Last season, the Pirates were 0-10 and scored only 36 points. They were shut out six times and only two teams failed to score at least 25 points against them.

But they have reversed their fortunes this season, and will go into Saturday night's nonconference home game against Fresno City with a 3-0 record. They have won two games by shutout.

It was the first shutout, a 38-0 victory over West L.A. in a Western State Conference game on Sept. 10, that almost got the Pirates in trouble.

Coach George Rosales, in his second season at the helm, and his assistants promised members of the defensive unit a dinner if they held an opponent scoreless this year.

Presto!

The payoff came the following Friday night at a Ventura barbecue restaurant owned by former Pirate defensive end Charles (Buster) Davis.

When Davis heard why the players were there, he offered to give the entire team a free dinner after every victory.

Maybe those guys would eat him right out of a business, but Davis said he didn't care. He thought they could use a square meal.

Guess what? The Pirates won again--twice.

But hold the steak sauce. Put those rolls back. The gesture by Davis, although noble, won't fly. There are flags all over the field.

It seems that the California Community College Commission on Athletics, the governing body of junior college sports in the state, has rules about that sort of thing.

The rule is explained in the CCC's State Athletic Code under "Section 7.03, Subsidizing."

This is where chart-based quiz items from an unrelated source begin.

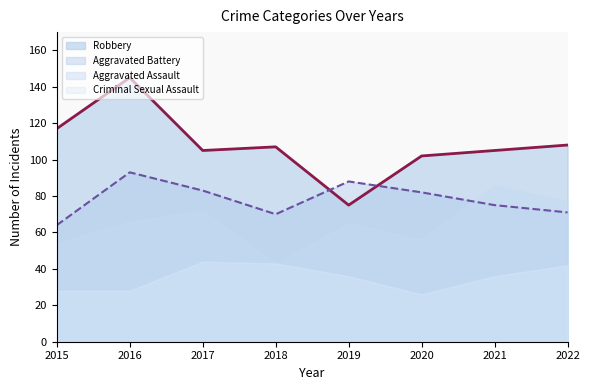

List the series in order of their peak value, lowest first.

Criminal Sexual Assault, Aggravated Assault, Aggravated Battery, Robbery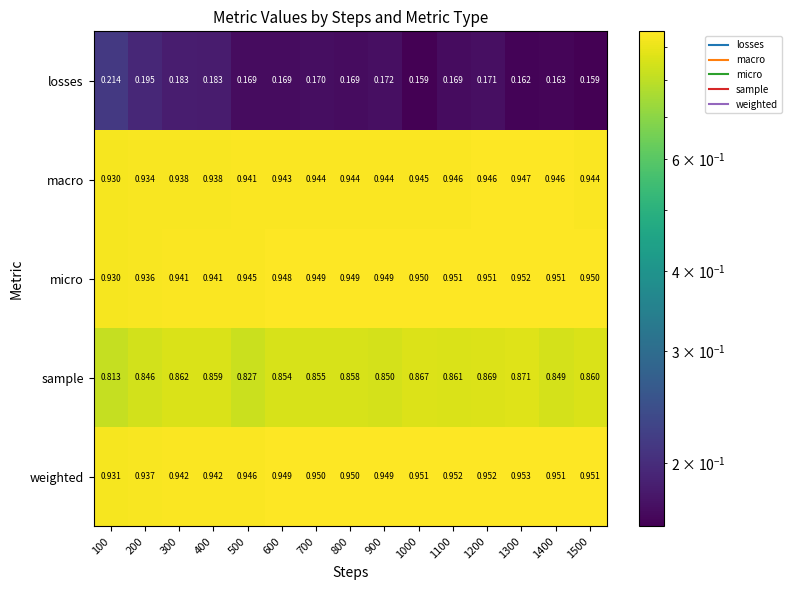

Which series has the largest total across all categories?

weighted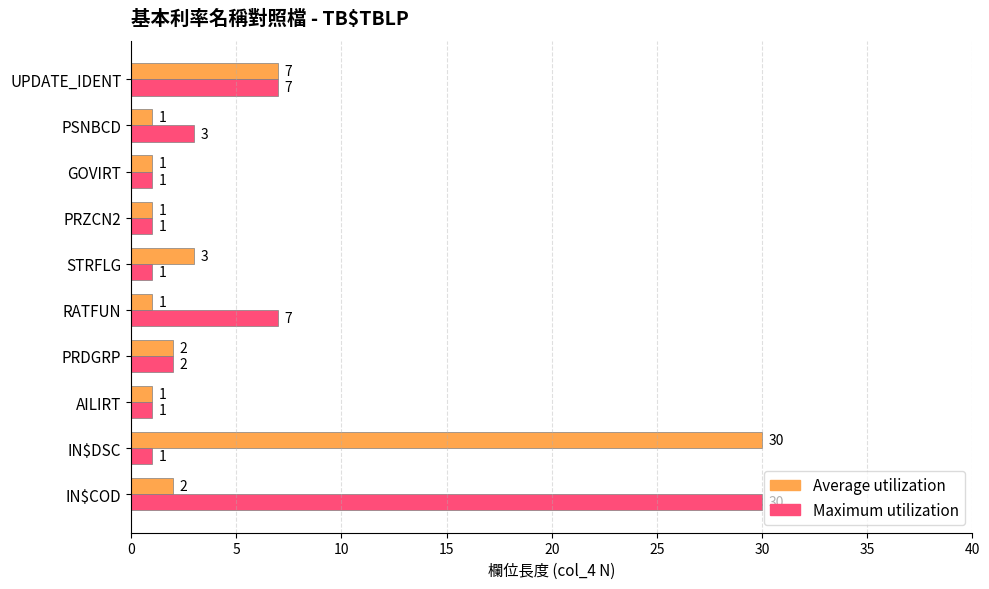

At which label is Average utilization closest to 15?

UPDATE_IDENT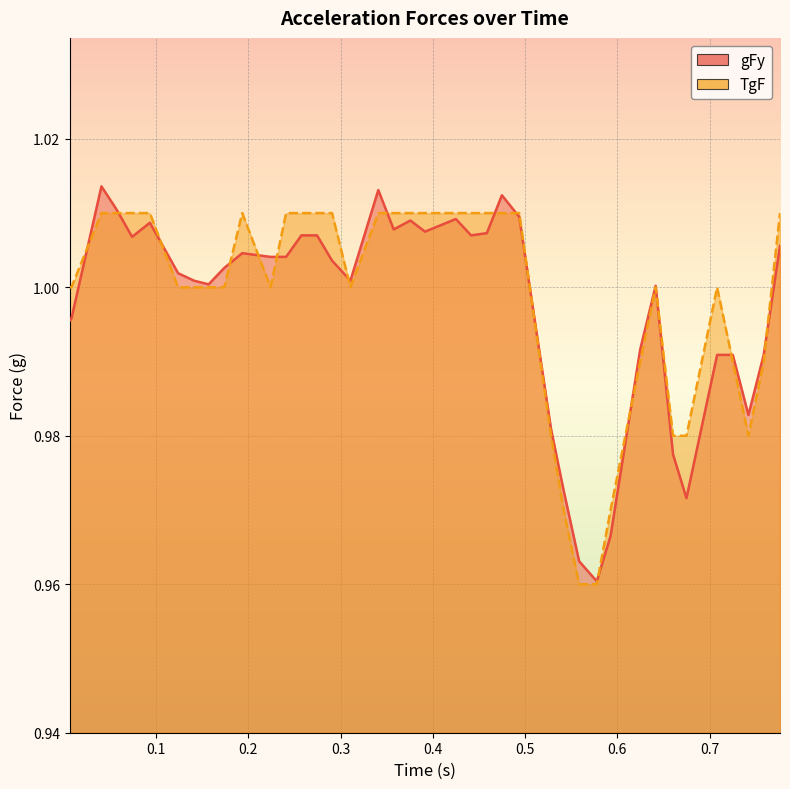

What is the lowest value of the gFy series?

1.0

In essence, Subsection 7.031 states that subsidizing athletes is "strictly forbidden." Subsection 7.032 further mentions that "the giving of special privileges to athletes, such as free or reduced rate housing, free or reduced rate meals, or any financial assistance in the form of loans or grants . . . when it is not the policy of the college to give such services to every student in the college is classed as illegal subsidizing and is strictly forbidden."

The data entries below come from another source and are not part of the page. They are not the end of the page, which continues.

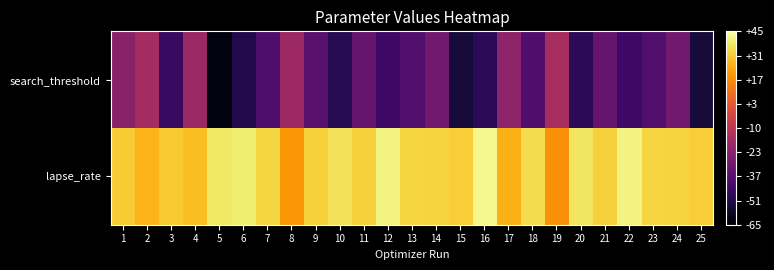

Reading left to right, list all the values displayed in this chart.

search_threshold: 1=-23.7	2=-16.1	3=-45.7	4=-19.4	5=-62.3	6=-50.7	7=-39.4	8=-18.3	9=-36.6	10=-49.4	11=-33.1	12=-43.9	13=-38.5	14=-30.2	15=-53.4	16=-48.2	17=-22.9	18=-39.1	19=-15.5	20=-47.9	21=-33.1	22=-43.9	23=-38.5	24=-30.2	25=-53.4
lapse_rate: 1=31.5	2=26.1	3=30.9	4=28.6	5=37.9	6=39.2	7=33.5	8=19.9	9=32.7	10=36.8	11=32.5	12=40.9	13=33.5	14=33.0	15=31.8	16=42.0	17=26.0	18=35.5	19=18.2	20=37.7	21=32.5	22=40.9	23=33.5	24=33.0	25=31.8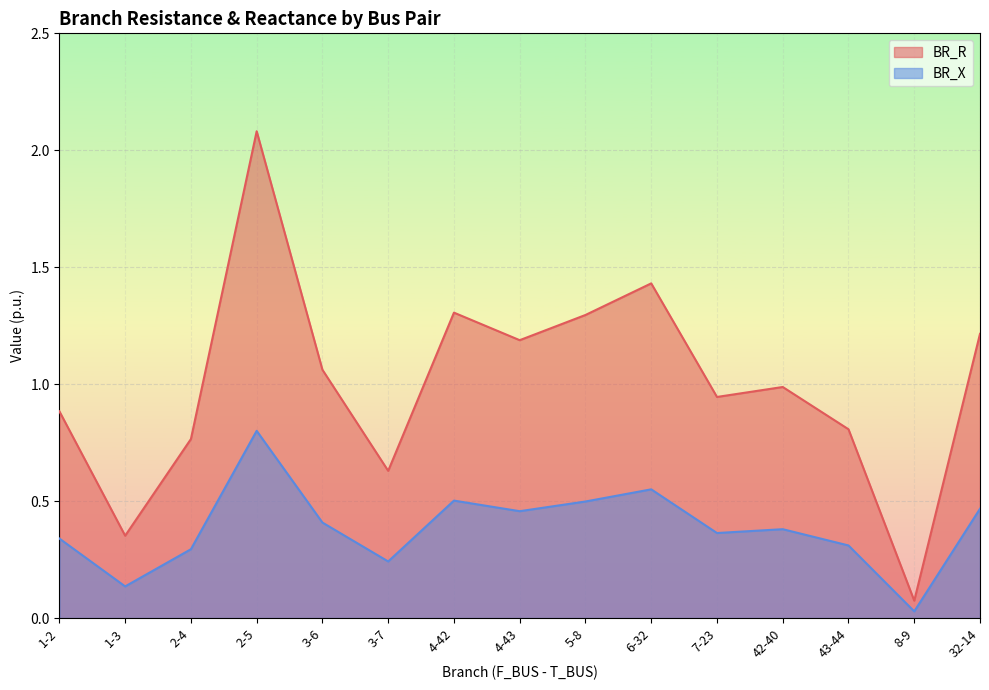

What is the maximum value shown in the chart?

2.1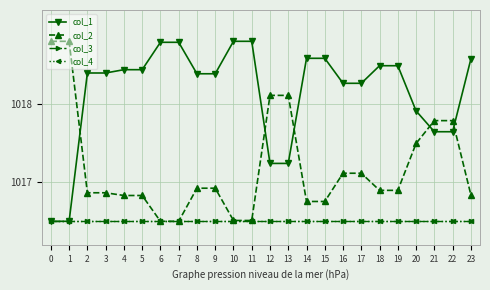

The value of col_2 at 9 is 1016.9. True or false?

True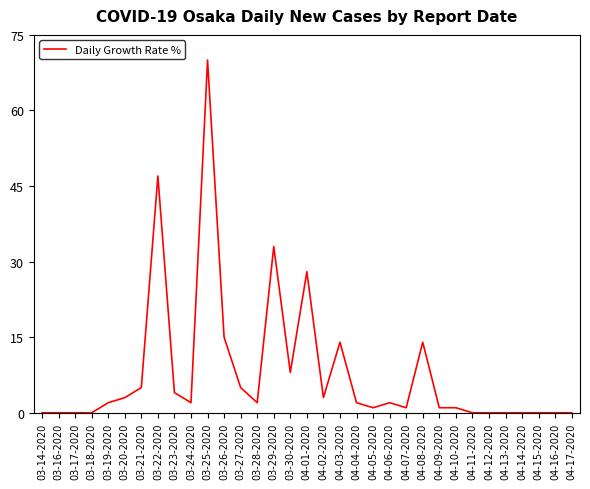

Which has a higher value, 04-04-2020 or 03-29-2020?

03-29-2020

It is a well-meaning rule. Its purpose is to keep coaches in line, to eliminate potential inequities between students and to prevent schools from favoring certain groups based on their presumed importance.

Also, at four-year colleges under NCAA scrutiny, the anti-subsidizing rules are meant to stop alumni and other outside sources with fat wallets from showering recruits with gifts and cash to play at their schools.

Few junior college athletic programs have such sugar daddies. In California, at least, two-year schools walk a financial tightrope.

Nevertheless, those are the guidelines.

The Pirates, however, won't be penalized. Walter Rilliet, the state's commissioner of athletics, said the apparent infraction did not call for more than a warning.

"I would look at it at this point as a good-faith thing," Rilliet said. "But if it gets to be a long-term thing, our rules would have to apply."

Fair enough. But the rule seems silly in this instance.

For starters, the college had nothing to do with the free meals. The idea came from Davis, who simply got caught in the excitement of the season and wanted to show his support. As a former player, he knows that incentives motivate athletes.

And what if the free meals were going to other groups on campus? Would the film department at a school be forced to forfeit a dinner party in their honor offered by, say, Steven Spielberg to celebrate an award-winning documentary?

What if Wolfgang Puck wanted to treat the home economics folks to free pastries and cappuccino to acknowledge their interest in cooking?

Nothing would likely happen because those entities are not under the microscopic eye of an athletic association.

But the Ventura football team and other junior college athletic programs have to watch their steps.

And Rosales says he will make sure there are no more potential land mines in his path: no more free meals.

"Those are the rules and my job is to make sure we follow them," Rosales said.